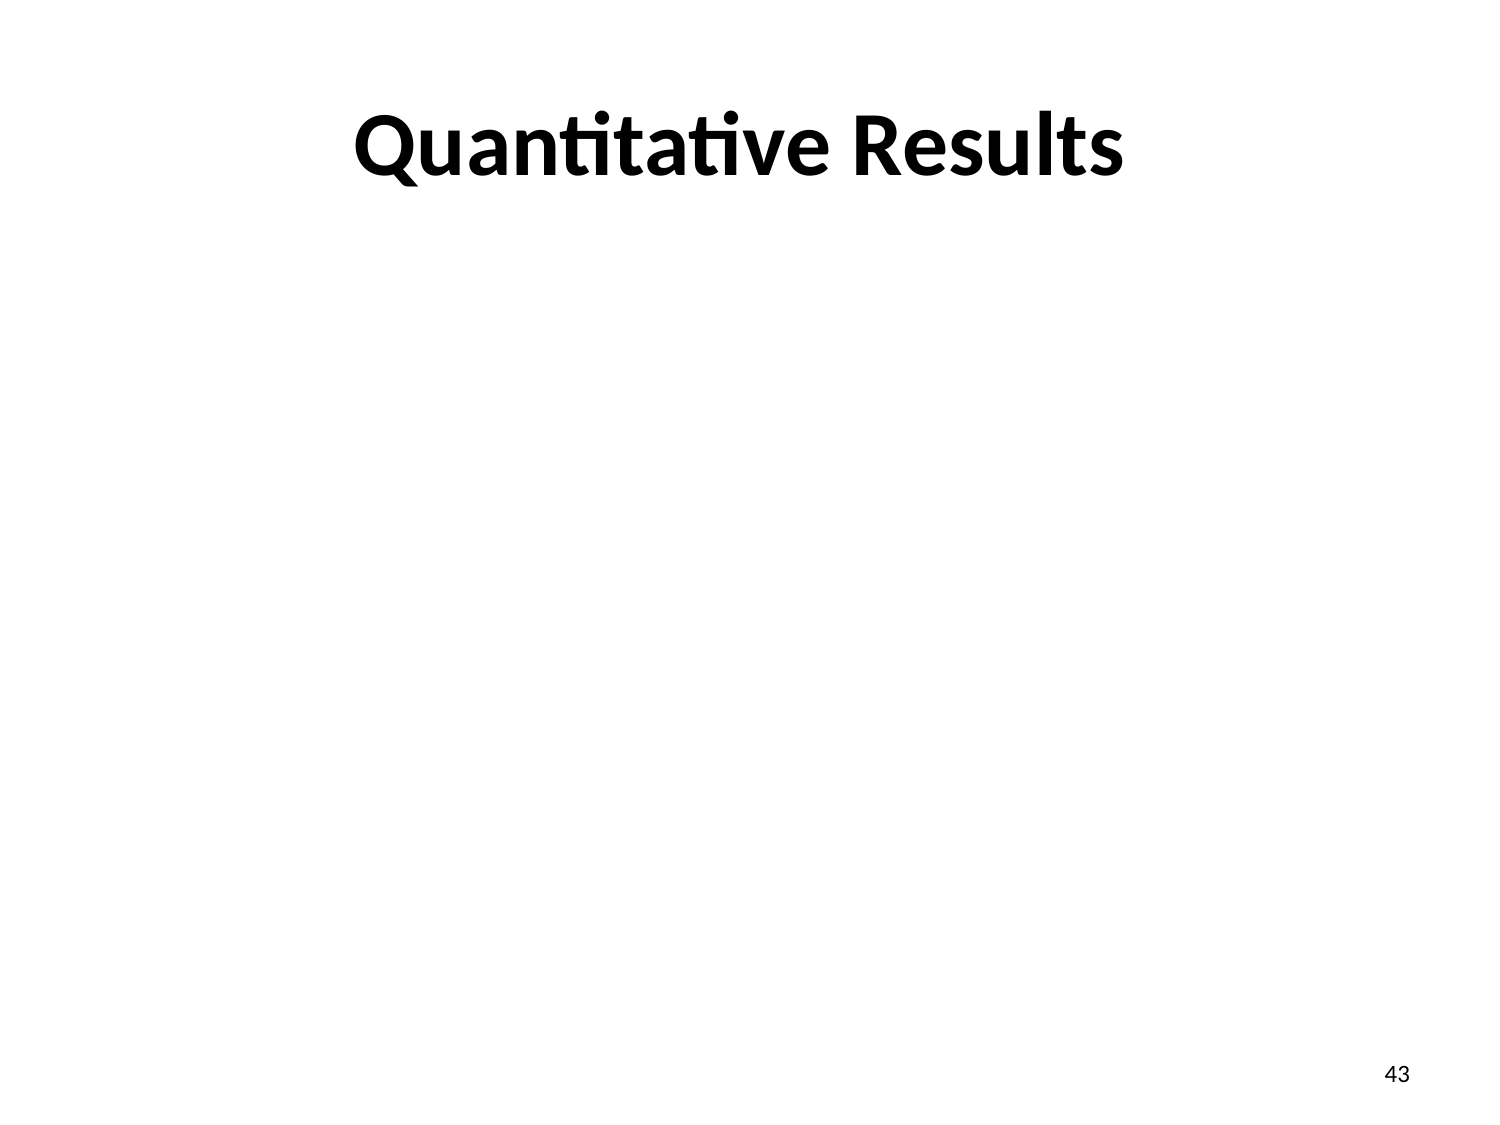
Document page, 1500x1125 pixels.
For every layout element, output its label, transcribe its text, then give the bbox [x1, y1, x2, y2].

slide_number 43 [1074, 1042, 1425, 1103]
title Quantitative Results [75, 45, 1425, 233]
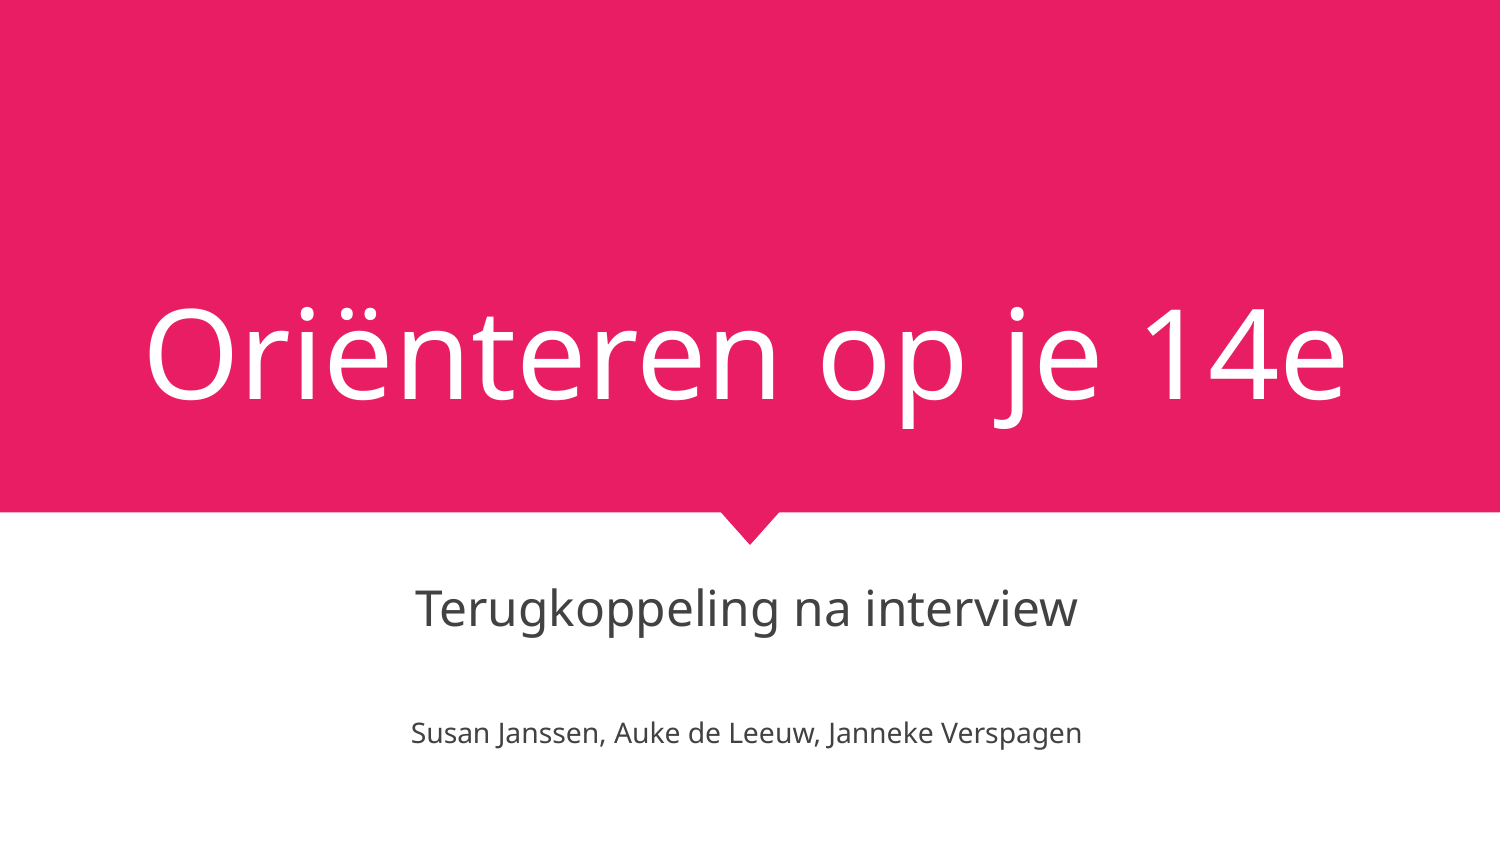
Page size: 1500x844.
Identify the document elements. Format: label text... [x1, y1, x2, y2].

title Oriënteren op je 14e [67, 105, 1427, 452]
subtitle Terugkoppeling na interview Susan Janssen, Auke de Leeuw, Janneke Verspagen [67, 557, 1427, 765]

Instruction. Only an exact copy of the lines from the top of the entries through the line with "Page size: 1500x844.", both included, should be given, with all pictures omitted.

Answer to this exercise.
Document page, 1500x1125 pixels.
For every layout element, output its label, transcribe its text, then give the bbox [x1, y1, x2, y2].

slide_number 43 [1074, 1042, 1425, 1103]
title Quantitative Results [75, 45, 1425, 233]
Page size: 1500x844.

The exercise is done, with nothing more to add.